◆ **ABOUT THIS EXERCISE**
Each line below from the line with "Phó Thủ tướng Trần" to the line with "para el Control y" must be copied exactly, including those two, and no picture may appear in the copy.

[Page-level text extractions]
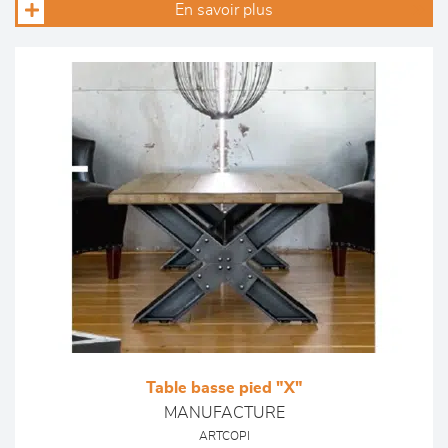
En savoir plus
Table basse pied "X"
MANUFACTURE
ARTCOPI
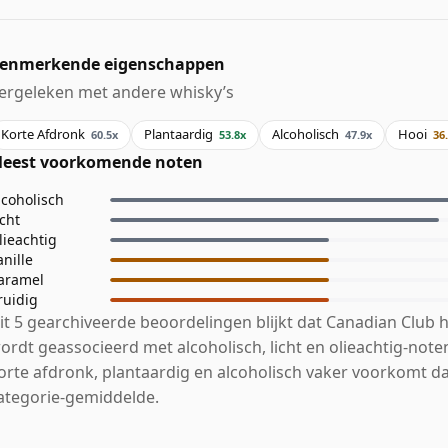
enmerkende eigenschappen
ergeleken met andere whisky’s
Korte Afdronk
Plantaardig
Alcoholisch
Hooi
60.5x
53.8x
47.9x
36
eest voorkomende noten
lcoholisch
icht
lieachtig
anille
aramel
ruidig
it 5 gearchiveerde beoordelingen blijkt dat Canadian Club h
ordt geassocieerd met alcoholisch, licht en olieachtig-note
orte afdronk, plantaardig en alcoholisch vaker voorkomt d
ategorie-gemiddelde.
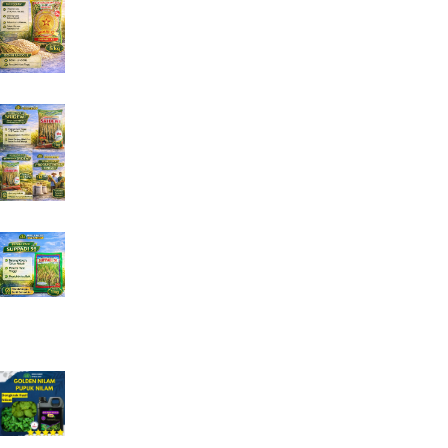
Rp
125.000
Benih Padi Hibrida Sridewi 1 kg Jual Benih Padi
Lengkap
Rp
135.000
Jual Benih Padi Hibrida SUPPADI 56 Jual Benih
Padi Terlengkap
Rp
185.000
Produk Promosi
Pupuk Golden Nilam Pupuk Khusus Nilam
Rp
120.000
Rp
125.000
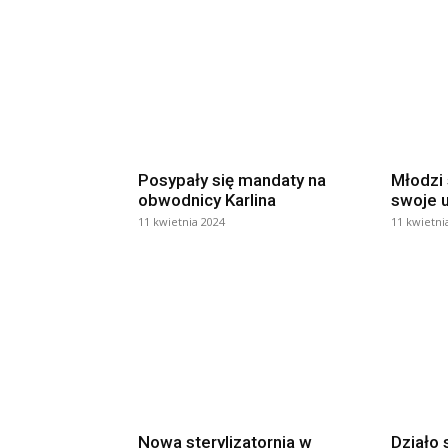
Posypały się mandaty na
Młodzi 
obwodnicy Karlina
swoje u
11 kwietnia 2024
11 kwietni
Nowa sterylizatornia w
Działo 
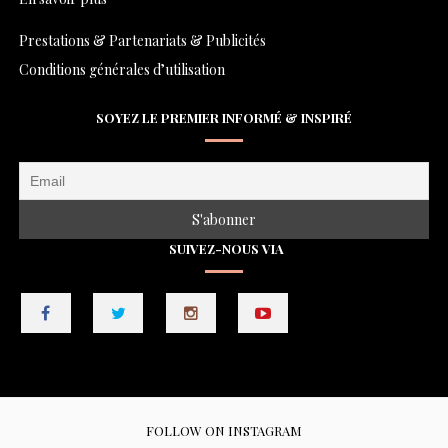
Prestations & Partenariats & Publicités
Conditions générales d’utilisation
SOYEZ LE PREMIER INFORMÉ & INSPIRÉ
SUIVEZ-NOUS VIA
FOLLOW ON INSTAGRAM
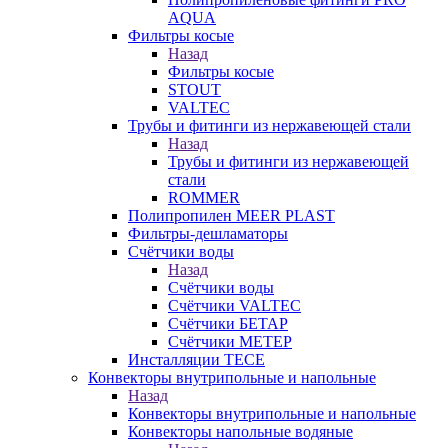
AQUA
Фильтры косые
Назад
Фильтры косые
STOUT
VALTEC
Трубы и фитинги из нержавеющей стали
Назад
Трубы и фитинги из нержавеющей
стали
ROMMER
Полипропилен MEER PLAST
Фильтры-дешламаторы
Счётчики воды
Назад
Счётчики воды
Счётчики VALTEC
Счётчики БЕТАР
Счётчики МЕТЕР
Инсталляции TECE
Конвекторы внутрипольные и напольные
Назад
Конвекторы внутрипольные и напольные
Конвекторы напольные водяные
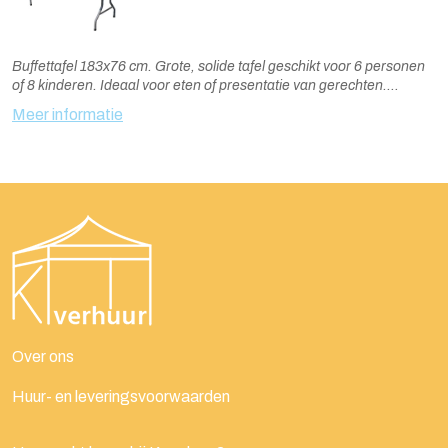
Buffettafel 183x76 cm. Grote, solide tafel geschikt voor 6 personen
of 8 kinderen. Ideaal voor eten of presentatie van gerechten.
Optioneel met tafelrok, tafelkleed en verschillende soorten
Meer informatie
tafelpapier.
Over ons
Huur- en leveringsvoorwaarden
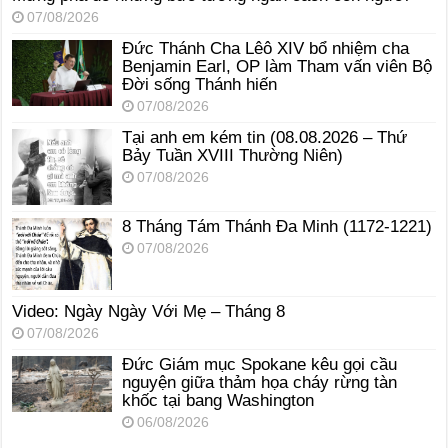
07/08/2026
Đức Thánh Cha Lêô XIV bổ nhiệm cha
Benjamin Earl, OP làm Tham vấn viên Bộ
Đời sống Thánh hiến
07/08/2026
Tại anh em kém tin (08.08.2026 – Thứ
Bảy Tuần XVIII Thường Niên)
07/08/2026
8 Tháng Tám Thánh Ða Minh (1172-1221)
07/08/2026
Video: Ngày Ngày Với Mẹ – Tháng 8
07/08/2026
Đức Giám mục Spokane kêu gọi cầu
nguyện giữa thảm họa cháy rừng tàn
khốc tại bang Washington
06/08/2026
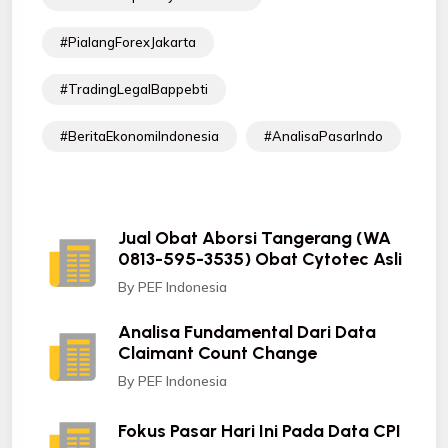
#PialangForexJakarta
#TradingLegalBappebti
#BeritaEkonomiIndonesia
#AnalisaPasarIndo
Jual Obat Aborsi Tangerang (WA
0813-595-3535) Obat Cytotec Asli
By PEF Indonesia
Analisa Fundamental Dari Data
Claimant Count Change
By PEF Indonesia
Fokus Pasar Hari Ini Pada Data CPI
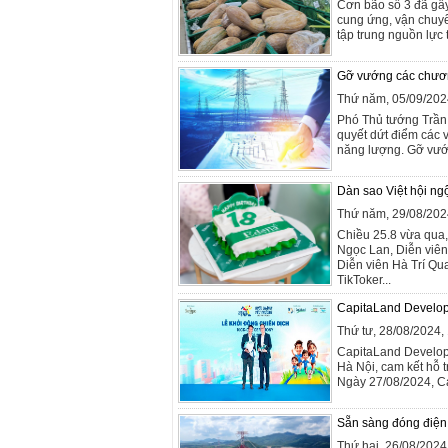
Cơn bão số 3 đã gây
cung ứng, vận chuy
tập trung nguồn lực 
Gỡ vướng các chươn
Thứ năm, 05/09/202
Phó Thủ tướng Trần 
quyết dứt điểm các 
năng lượng. Gỡ vướn
Dàn sao Việt hội ngộ
Thứ năm, 29/08/202
Chiều 25.8 vừa qua,
Ngọc Lan, Diễn viên
Diễn viên Hà Trí Q
TikToker...
CapitaLand Developm
Thứ tư, 28/08/2024
CapitaLand Developm
Hà Nội, cam kết hỗ 
Ngày 27/08/2024, Ca
Sẵn sàng đóng điện
Thứ hai, 26/08/202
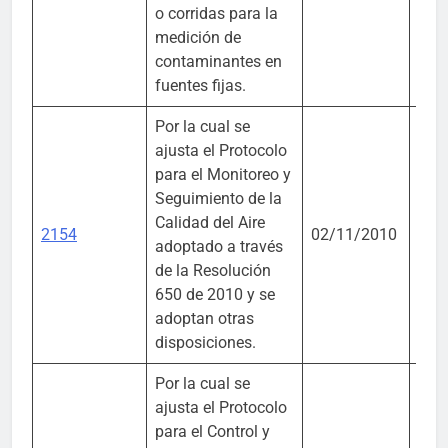
o corridas para la
medición de
contaminantes en
fuentes fijas.
Por la cual se
ajusta el Protocolo
para el Monitoreo y
Mini
Seguimiento de la
Amb
Calidad del Aire
2154
02/11/2010
Vivi
adoptado a través
Desa
de la Resolución
Terr
650 de 2010 y se
adoptan otras
disposiciones.
Por la cual se
ajusta el Protocolo
para el Control y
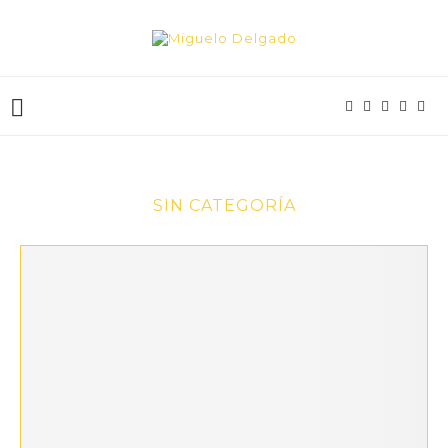
SIN CATEGORÍA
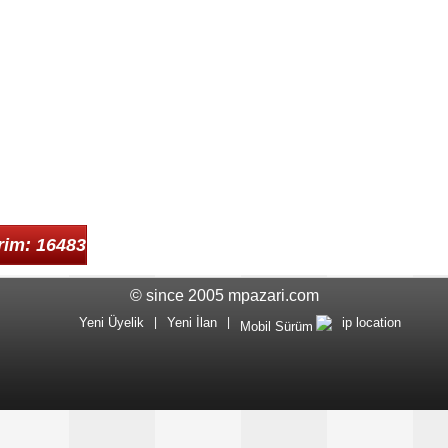
rim: 16483
© since 2005 mpazari.com
Yeni Üyelik
|
Yeni İlan
|
ip location
Mobil Sürüm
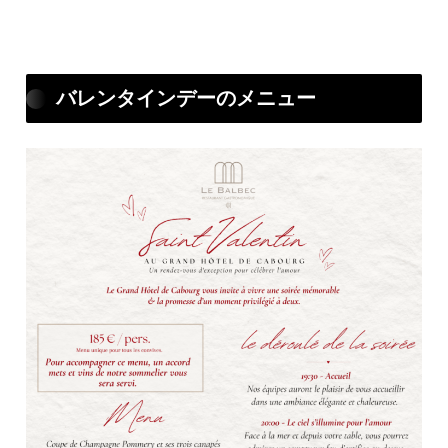
バレンタインデーのメニュー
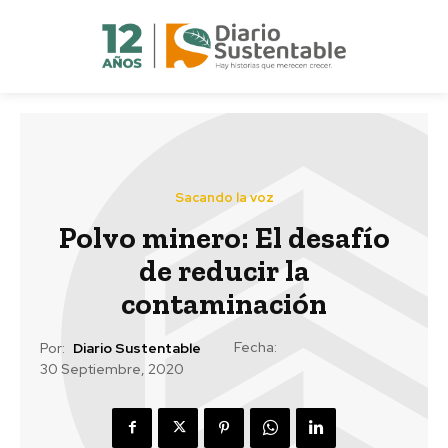
Sacando la voz
Polvo minero: El desafío
de reducir la
contaminación
Fecha:
Por:
Diario Sustentable
30 Septiembre, 2020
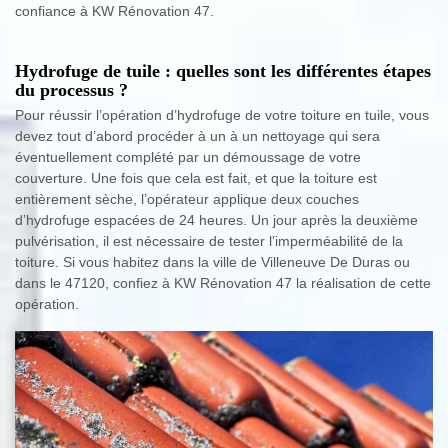
confiance à KW Rénovation 47.
Hydrofuge de tuile : quelles sont les différentes étapes
du processus ?
Pour réussir l’opération d’hydrofuge de votre toiture en tuile, vous
devez tout d’abord procéder à un à un nettoyage qui sera
éventuellement complété par un démoussage de votre
couverture. Une fois que cela est fait, et que la toiture est
entièrement sèche, l’opérateur applique deux couches
d’hydrofuge espacées de 24 heures. Un jour après la deuxième
pulvérisation, il est nécessaire de tester l’imperméabilité de la
toiture. Si vous habitez dans la ville de Villeneuve De Duras ou
dans le 47120, confiez à KW Rénovation 47 la réalisation de cette
opération.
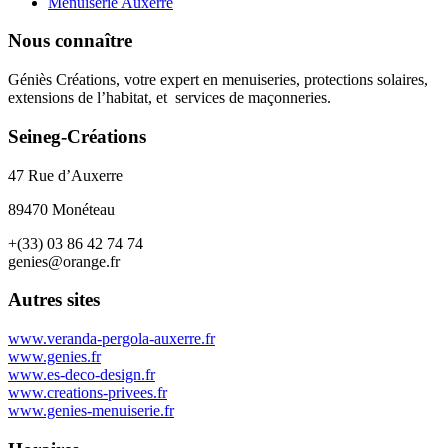
Menuiserie Auxerre
Nous connaître
Géniès Créations, votre expert en menuiseries, protections solaires,
extensions de l’habitat, et services de maçonneries.
Seineg-Créations
47 Rue d’Auxerre
89470 Monéteau
+(33) 03 86 42 74 74
genies@orange.fr
Autres sites
www.veranda-pergola-auxerre.fr
www.genies.fr
www.es-deco-design.fr
www.creations-privees.fr
www.genies-menuiserie.fr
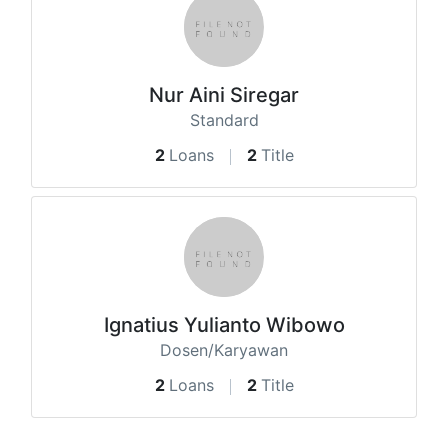
Nur Aini Siregar
Standard
2
Loans
2
Title
Ignatius Yulianto Wibowo
Dosen/Karyawan
2
Loans
2
Title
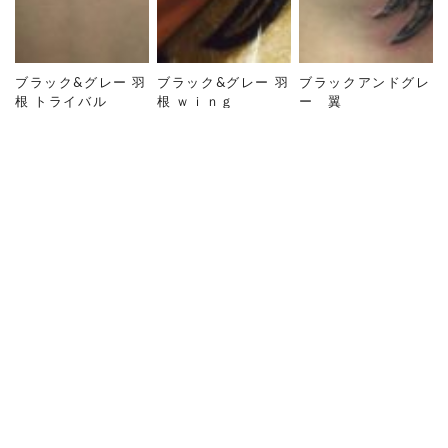
ブラック&グレー 羽
ブラック&グレー 羽
ブラックアンドグレ
根 トライバル
根 ｗｉｎｇ
ー 翼
TOP
ギャラリー
BLACK&GRAY
ブラック&グレー ダ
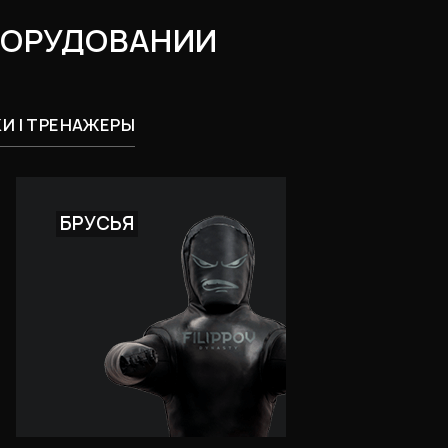
БОРУДОВАНИИ
И | ТРЕНАЖЕРЫ
БРУСЬЯ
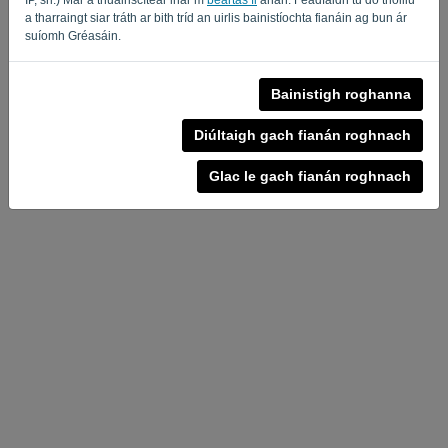
a tharraingt siar tráth ar bith tríd an uirlis bainistíochta fianáin ag bun ár
Polasaí Príobháideachta
-
Téarmaí agus Coinníollacha
suíomh Gréasáin.
Bainistigh roghanna
Diúltaigh gach fianán roghnach
Glac le gach fianán roghnach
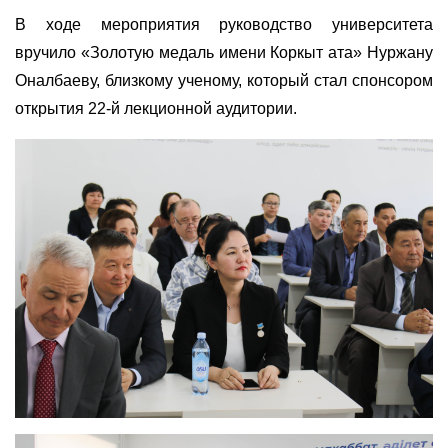
В ходе мероприятия руководство университета
вручило «Золотую медаль имени Коркыт ата» Нуржану
Оналбаеву, близкому ученому, который стал спонсором
открытия 22-й лекционной аудитории.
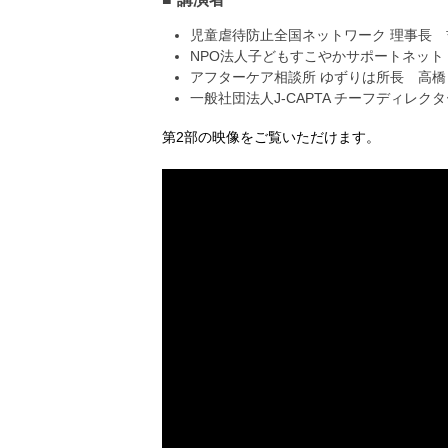
児童虐待防止全国ネットワーク 理事長 吉
NPO法人子どもすこやかサポートネット 
アフターケア相談所 ゆずりは所長 高橋 
一般社団法人J-CAPTA チーフディレクタ
第2部の映像をご覧いただけます。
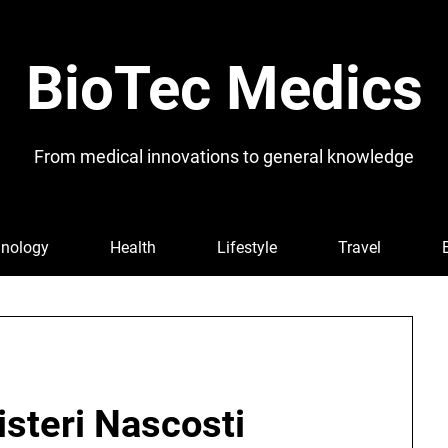
BioTec Medics
From medical innovations to general knowledge
nology
Health
Lifestyle
Travel
isteri Nascosti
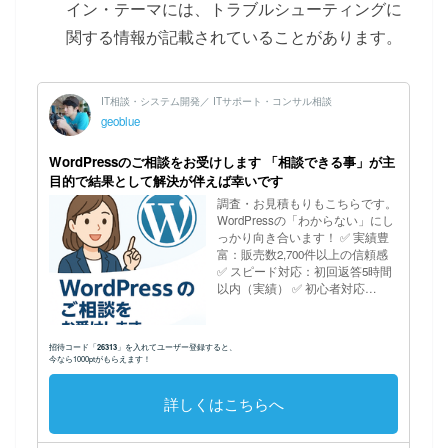
イン・テーマには、トラブルシューティングに
関する情報が記載されていることがあります。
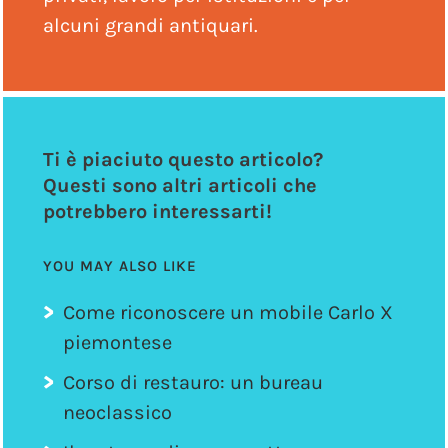
alcuni grandi antiquari.
Ti è piaciuto questo articolo?
Questi sono altri articoli che
potrebbero interessarti!
YOU MAY ALSO LIKE
Come riconoscere un mobile Carlo X
piemontese
Corso di restauro: un bureau
neoclassico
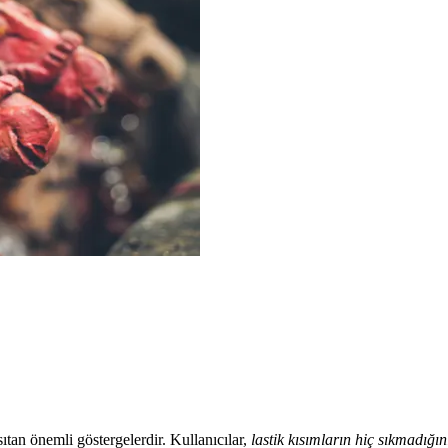
sıtan önemli göstergelerdir. Kullanıcılar,
lastik kısımların hiç sıkmadığın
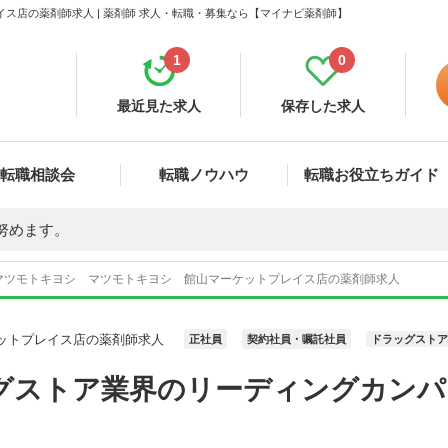
ス店の薬剤師求人 | 薬剤師 求人・転職・募集なら【マイナビ薬剤師】
1
0
最近見た求人
保存した求人
転職相談会
転職ノウハウ
転職お役立ちガイド
努めます。
マツモトキヨシ マツモトキヨシ 館山マーケットプレイス店の薬剤師求人
ットプレイス店の薬剤師求人
正社員
契約社員・嘱託社員
ドラッグストア
グストア業界のリーディングカンパ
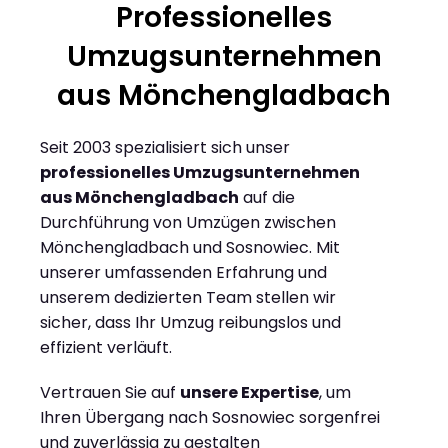
Professionelles
Umzugsunternehmen
aus Mönchengladbach
Seit 2003 spezialisiert sich unser
professionelles Umzugsunternehmen
aus Mönchengladbach
auf die
Durchführung von Umzügen zwischen
Mönchengladbach und Sosnowiec. Mit
unserer umfassenden Erfahrung und
unserem dedizierten Team stellen wir
sicher, dass Ihr Umzug reibungslos und
effizient verläuft.
Vertrauen Sie auf
unsere Expertise
, um
Ihren Übergang nach Sosnowiec sorgenfrei
und zuverlässig zu gestalten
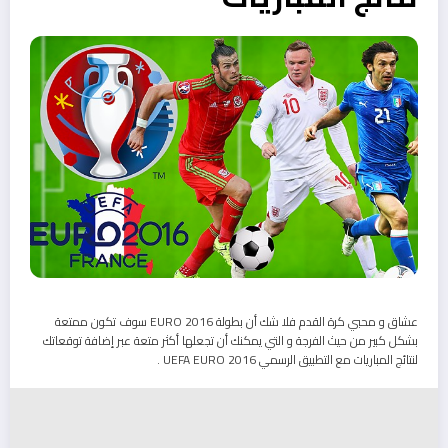
عشاق و محبي كرة القدم فلا شك أن بطولة EURO 2016 سوف تكون ممتعة
بشكل كبير من حيث الفرجة و التي يمكنك أن تجعلها أكثر متعة عبر إضافة توقعاتك
لنتائج المباريات مع التطبيق الرسمي UEFA EURO 2016 .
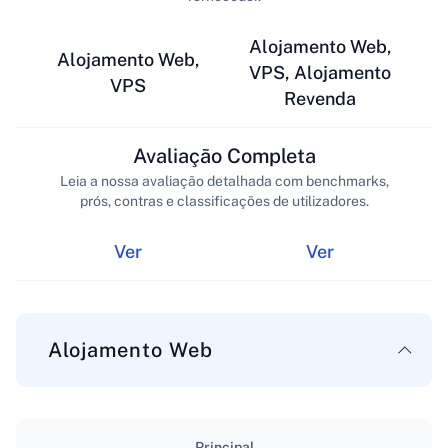
Alojamento Web,
Alojamento Web,
VPS, Alojamento
VPS
Revenda
Avaliação Completa
Leia a nossa avaliação detalhada com benchmarks,
prós, contras e classificações de utilizadores.
Ver
Ver
Alojamento Web
Principal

◆ **ANSWER FOR THIS EXERCISE**
Phó Thủ tướng Trần 
quyết dứt điểm các 
năng lượng. Gỡ vướn
Dàn sao Việt hội ngộ
Thứ năm, 29/08/202
Chiều 25.8 vừa qua,
Ngọc Lan, Diễn viên
Diễn viên Hà Trí Q
TikToker...
CapitaLand Developm
Thứ tư, 28/08/2024
CapitaLand Developm
Hà Nội, cam kết hỗ 
Ngày 27/08/2024, Ca
Sẵn sàng đóng điện
Thứ hai, 26/08/202
o corridas para la
medición de
contaminantes en
fuentes fijas.
Por la cual se
ajusta el Protocolo
para el Monitoreo y
Mini
Seguimiento de la
Amb
Calidad del Aire
2154
02/11/2010
Vivi
adoptado a través
Desa
de la Resolución
Terr
650 de 2010 y se
adoptan otras
disposiciones.
Por la cual se
ajusta el Protocolo
para el Control y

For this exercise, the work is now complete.